I remember the excitement of creating The Canadian Romantic character ten years ago and launching the videos which I put up on YouTube for everyone to freely watch, I sent out press notices, but the press ignored it. I created this character as a positive force for people, trying to do meaningful and entertaining public service work. Right as I launched the videos a commercial I was hired to be in for some office supply company started airing on television. Filming that commercial was a fun day with everyone and it helped pay me good money to survive and continue to create my own meaningful work for an audience. But people genuinely seemed more excited about seeing me on television for a split second in an office supply commercial than the meaningful work I had just launched. I still haven’t seen the commercial (absurdly enough The Canadian Romantic character was ripped off a few years later for a series of condom commercials, they did a terrible job: if they had just approached me and paid me to do the real thing, well, I really could have used the money…).
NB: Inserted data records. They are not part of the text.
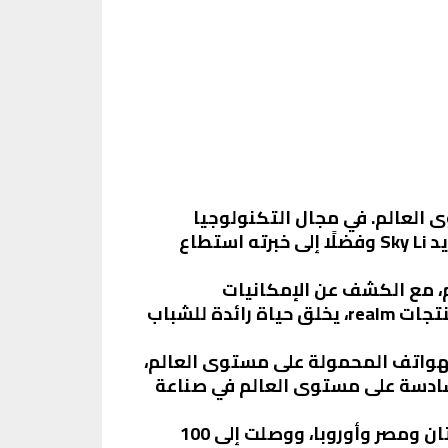
وى العالم. في مجال التكنولوجيا
العالمية المختصة بإنتاج الهواتف الذكية. تأسست العلامة التجارية في مايو من عام 2018 على يد Sky Li وفضلًا إلى خبرته استطاع
ائهم، مع الكشف عن الإمكانيات
اللانهائية لأجهزتها الذكية. تشتهر realme بشعار Dare-to-Leap التي يتم الاستناد إليه في كل منتجات realm، يخلق حياة رائدة للشباب
الهواتف المحمولة على مستوى العالم،
للشباب” لتُظهر للعالم قوة الشباب. وقد احتلت realme المرتبة السادسة على مستوى العالم في صناعة
دخلت realme أكثر من 61 سوقاً مثل الصين والهند وإندونيسيا وفيتنام وتايلاند وماليزيا وباكستان ومصر وأوروبا، ووصلت إلى 100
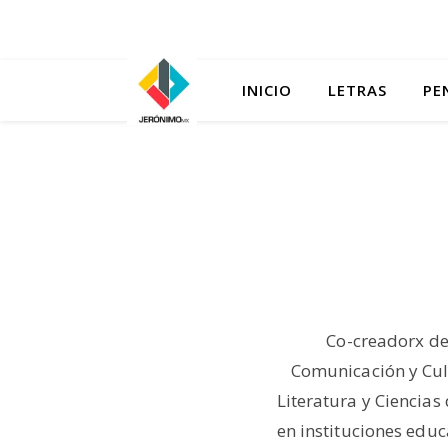
INICIO
LETRAS
PE
Co-creadorx de
Comunicación y Cult
Literatura y Ciencias
en instituciones edu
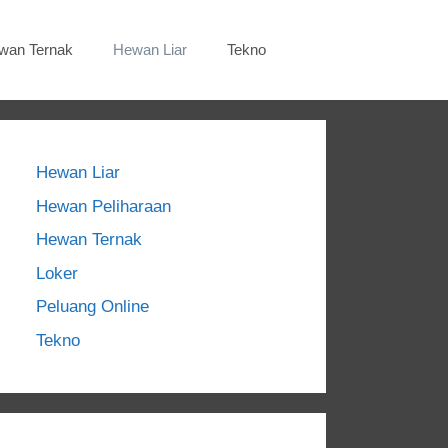
wan Ternak
Hewan Liar
Tekno
Hewan Liar
Hewan Peliharaan
Hewan Ternak
Loker
Peluang Online
Tekno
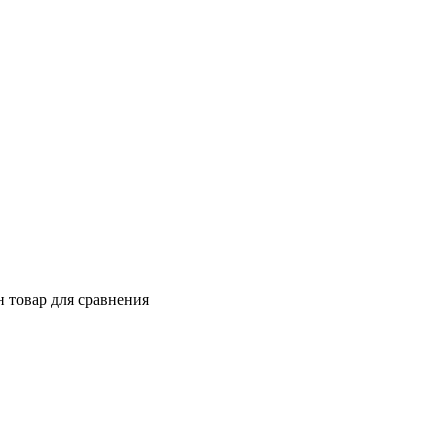
 товар для сравнения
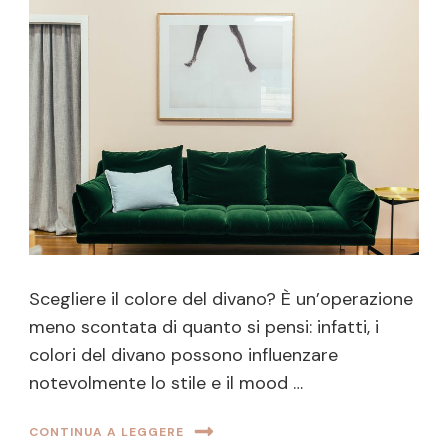
Scegliere il colore del divano? È un’operazione
meno scontata di quanto si pensi: infatti, i
colori del divano possono influenzare
notevolmente lo stile e il mood …
CONTINUA A LEGGERE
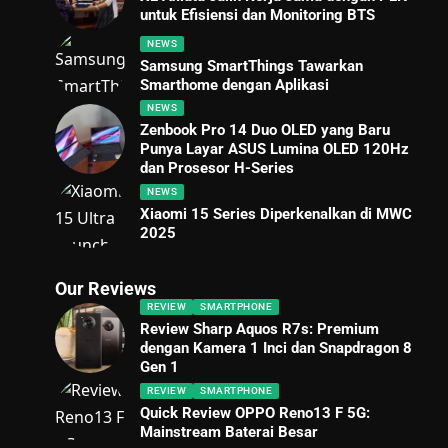
untuk Efisiensi dan Monitoring BTS
NEWS
Samsung SmartThings Tawarkan
Smarthome dengan Aplikasi
NEWS
Zenbook Pro 14 Duo OLED yang Baru
Punya Layar ASUS Lumina OLED 120Hz
dan Prosesor H-Series
NEWS
Xiaomi 15 Series Diperkenalkan di MWC
2025
Our Reviews
REVIEW
SMARTPHONE
Review Sharp Aquos R7s: Premium
dengan Kamera 1 Inci dan Snapdragon 8
Gen 1
REVIEW
SMARTPHONE
Quick Review OPPO Reno13 F 5G:
Mainstream Baterai Besar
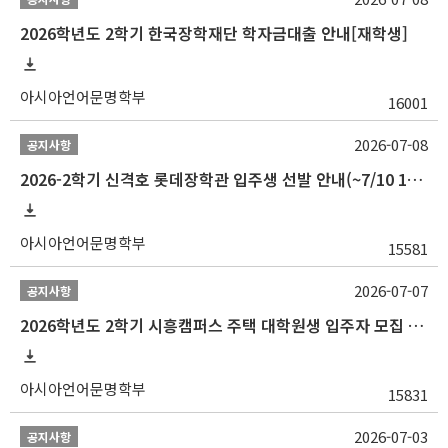
2026학년도 2학기 한국장학재단 학자금대출 안내[재학생]
아시아언어문명학부
16001
2026-07-08
공지사항
2026-2학기 신격호 롯데장학관 입주생 선발 안내(~7/10 10:00)
아시아언어문명학부
15581
2026-07-07
공지사항
2026학년도 2학기 시흥캠퍼스 주택 대학원생 입주자 모집 안내
아시아언어문명학부
15831
2026-07-03
공지사항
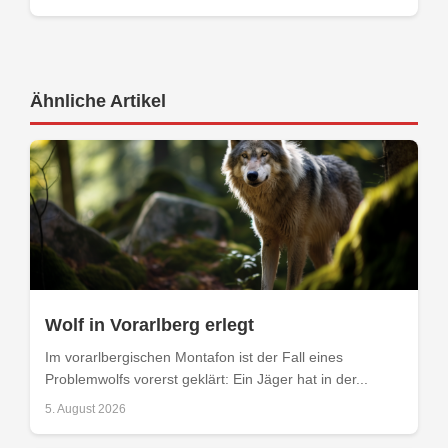
Ähnliche Artikel
Wolf in Vorarlberg erlegt
Im vorarlbergischen Montafon ist der Fall eines
Problemwolfs vorerst geklärt: Ein Jäger hat in der...
5. August 2026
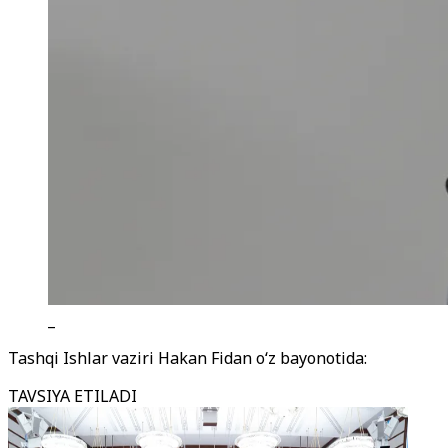
_
Tashqi Ishlar vaziri Hakan Fidan o‘z bayonotida:
TAVSIYA ETILADI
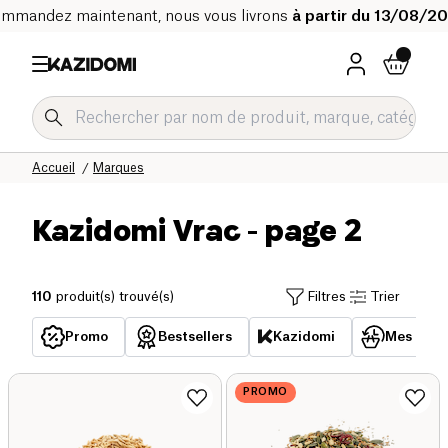
mmandez maintenant, nous vous livrons
à partir du 13/08/2
Accueil
Marques
Kazidomi Vrac
- page 2
110
produit(s) trouvé(s)
Filtres
Trier
Promo
Bestsellers
Kazidomi
Mes acha
PROMO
When the Canada 150 propaganda rolled around a couple years ago, like many people I was quite rightly against it and made a rather covert criticism: a funny video of The Canadian Romantic’s version of “Oh Canada.” I called in favours from friends to help, bless them, it was from the unreleased The Canadian Romantic album that no label wanted to release, even though I tried to create the funniest, most listenable album I could for people: it remains unreleased. I called in press favours trying to get this “Oh Canada” video out there on platforms to the people. No one replied. I have been told that these industry people are scared of me. I get this a lot. “They’re scared of you.” But why? Can someone tell me why they are so scared of me? I am just trying my best to create good, unique, meaningful work -positive work- for people and just want to get it out to people. Is there something I don’t know or understand? This is a serious question.
I have so many more anecdotes, endless.